Église Saint-Jacques le Majeur de Toruń, Pologne.

Le gothique de brique (allemand : Backsteingotik) est un style d'architecture gothique du Nord de l'Europe, et plus particulièrement du Nord de l'Allemagne et des régions autour de la mer Baltique. Il s'est surtout répandu dans les villes culturellement allemandes de l'ancienne Ligue hanséatique à partir du XIIIe siècle, puis bien au-delà par influence (Scandinavie, Flandres, toute la Pologne, Allemagne du Sud). Les bâtiments sont essentiellement constitués de briques et le style de la décoration s'est adapté aux possibilités et aux limites de ce matériau, conférant à cette architecture une identité bien particulière.
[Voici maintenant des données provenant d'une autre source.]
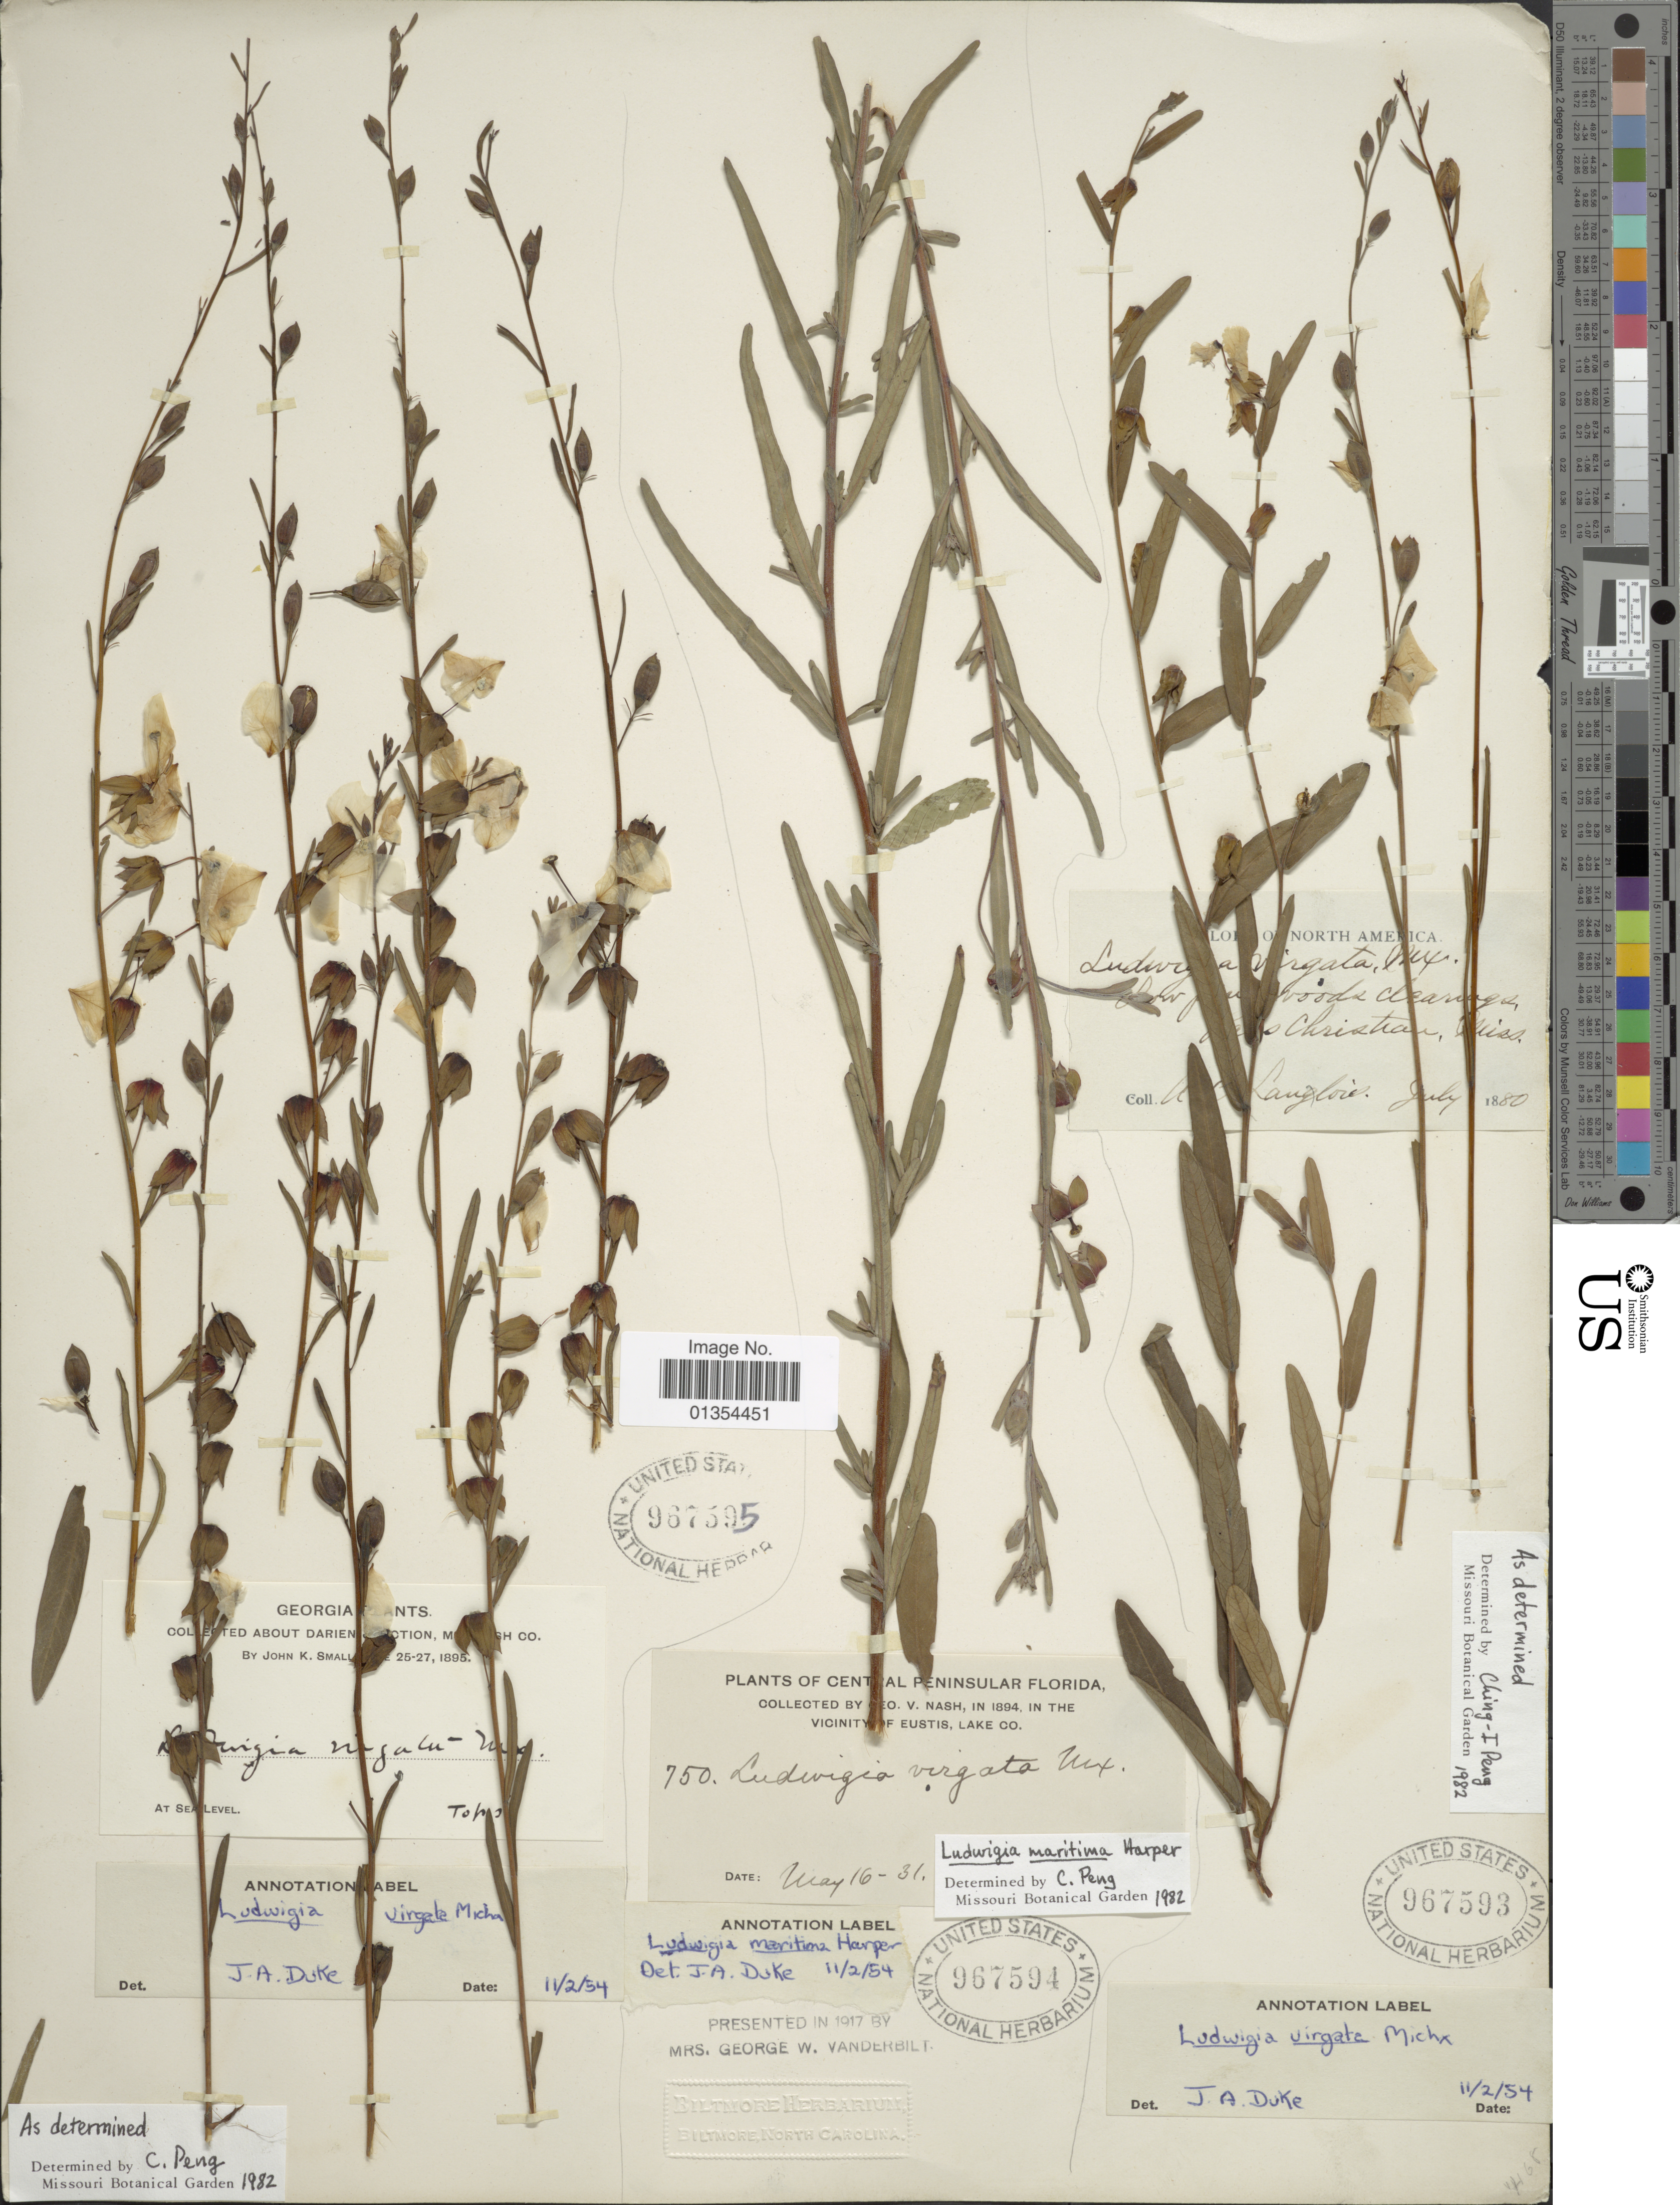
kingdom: Plantae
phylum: Tracheophyta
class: Magnoliopsida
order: Myrtales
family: Onagraceae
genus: Ludwigia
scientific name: Ludwigia maritima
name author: R.M. Harper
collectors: J. K. Small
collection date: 1895-06-25/1895-06-27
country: United States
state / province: Georgia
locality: About Darien Junction.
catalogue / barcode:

Il existe d'autres styles d'architecture gothique en brique en Europe, plus ou moins indépendants, comme en Italie et dans la région toulousaine en France. Le style gothique baltique ne comprend pas tout le gothique en brique d'Europe.

Histoire[modifier | modifier le code]

La brique avait déjà été introduite en Allemagne avec l'architecture romaine antique (comme à Trèves), puis l'architecture carolingienne en faisait encore un usage plus ou moins important. Mais avant le XIIe siècle l'usage de ce matériau s'était fortement tari (l’architecture ottonienne n’utilisait pratiquement que la pierre), et était inexistant dans les régions de la mer Baltique. L’utilisation et la technique de la brique cuite fut importée en Europe du Nord à nouveau d'Italie au XIIe siècle, avec la plupart des formes décoratives romanes[1]. De nombreux éléments de style issus de l'architecture romane de brique d'Allemagne du Nord et du Danemark se sont ensuite perpétués et transcrits dans le gothique de brique. La transition vers le gothique s'est faite au XIIIe siècle en y intégrant les structures du gothique français (ainsi que quelques influences du gothique scaldien de Flandre, qui est en pierre), mais pour aboutir à la formation d'un style nouveau et très original. Au XVIe siècle, les constructions en brique évoluent cette fois vers le style "brique Renaissance".

Caractéristiques[modifier | modifier le code]

La brique est fabriquée par moulage selon des gabarits à peu près immuables, variant selon les régions. Leur relative petite taille permet de les utiliser sans modification, comme pour les claveaux d’un arc. Certaines formes particulières peuvent être moulées. Enfin, en fonction de la terre utilisée, certaines briques peuvent être taillées pour obtenir des arrondis, des moulures, etc. Mais la brique est plus souvent utilisée en effets décoratifs selon la pose, avec la variation des joints, des angles, etc. La brique peut aussi être vernissée ou émaillée de diverses couleurs.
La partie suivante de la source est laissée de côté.